By addressing strife in Africa in a roundabout way, “Liyana” breaks free of the heaviness that can weigh down an issue-based documentary. The movie, directed by Aaron and Amanda Kopp, follows a group of orphans at a home in Swaziland as they take part in a storytelling workshop.
With the workshop leader, the writer and performer Gcina Mhlophe, focusing their instincts, the children devise a folk tale about a girl named Liyana who sets off, with a friendly bull, to rescue her brothers from thieves who have abducted and plan to sell them.
In addition to crocodiles, hyenas and a monster, many of the real-life hardships the children have witnessed or experienced — hunger, the prospect of trafficking, parental abuse and deaths from AIDS — work their way into the tale, presented in strikingly rendered animation from Shofela Coker, a Nigerian artist based in San Diego. “Liyana” crosscuts between the children telling the story and the otherwise-wordless animated sequences, which are more like illustrations in motion — brightly hued and textured, with the camera sometimes the only source of movement.
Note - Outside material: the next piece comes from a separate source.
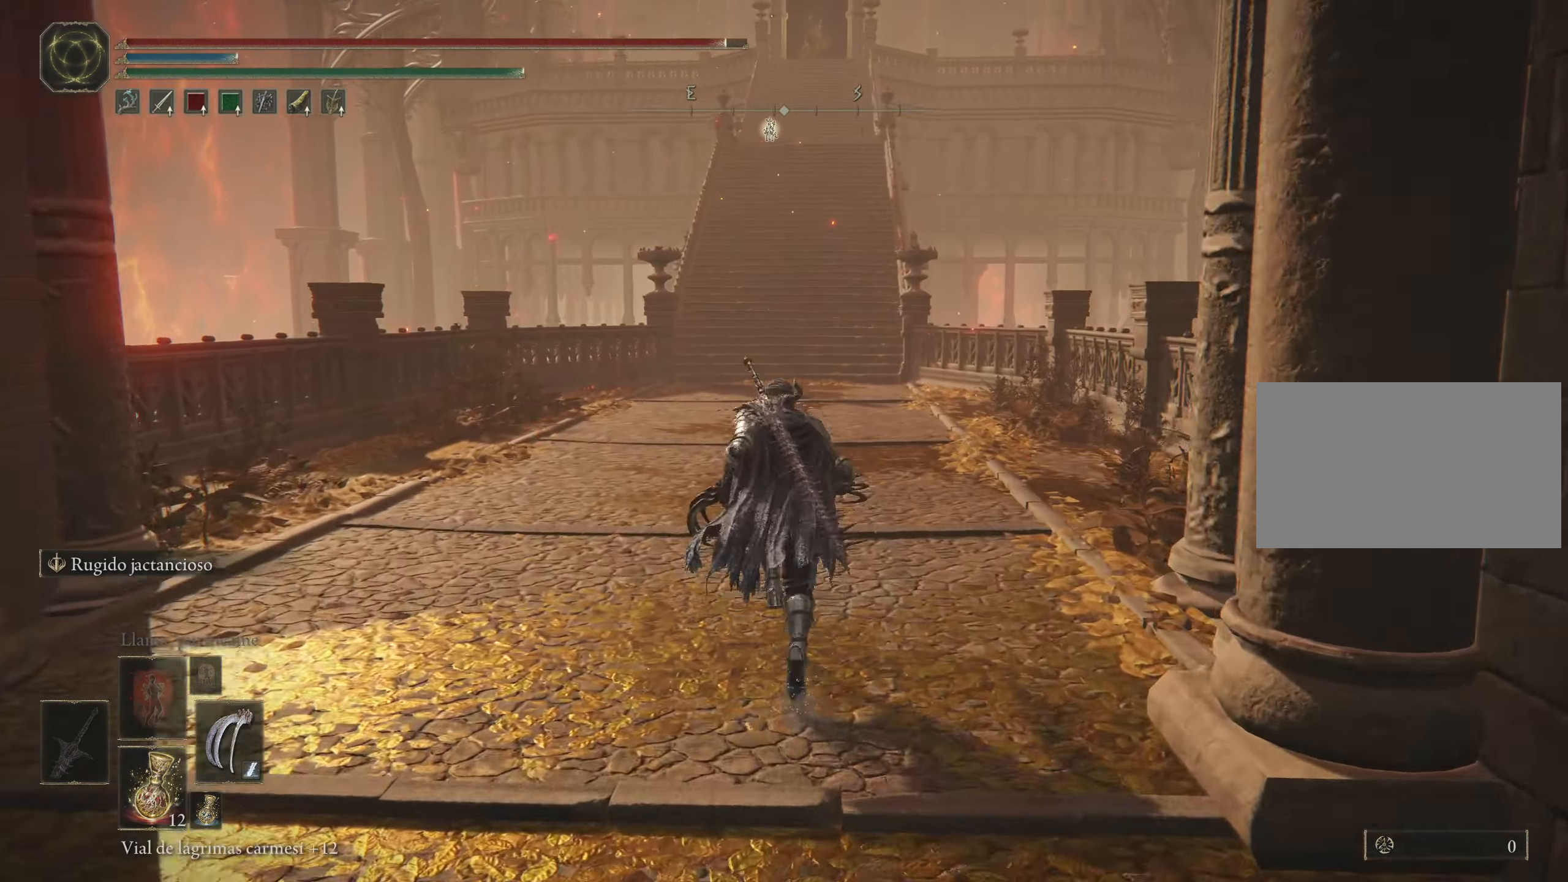
{"keys": ["space", "w"], "mouse": [], "events": []}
“Liyana” includes warm scenes of Mhlophe’s class brainstorming, drawing and painting. The movie also shows the children going about their lives apart from the workshop. (We sit with one boy as he awaits the results of an H.I.V. test.) There are ways in which “Liyana” might seem to put too rosy a spin on its subject matter, but it shows the optimism and self-awareness that can come from creativity.
Not rated. Running time: 1 hour 17 minutes.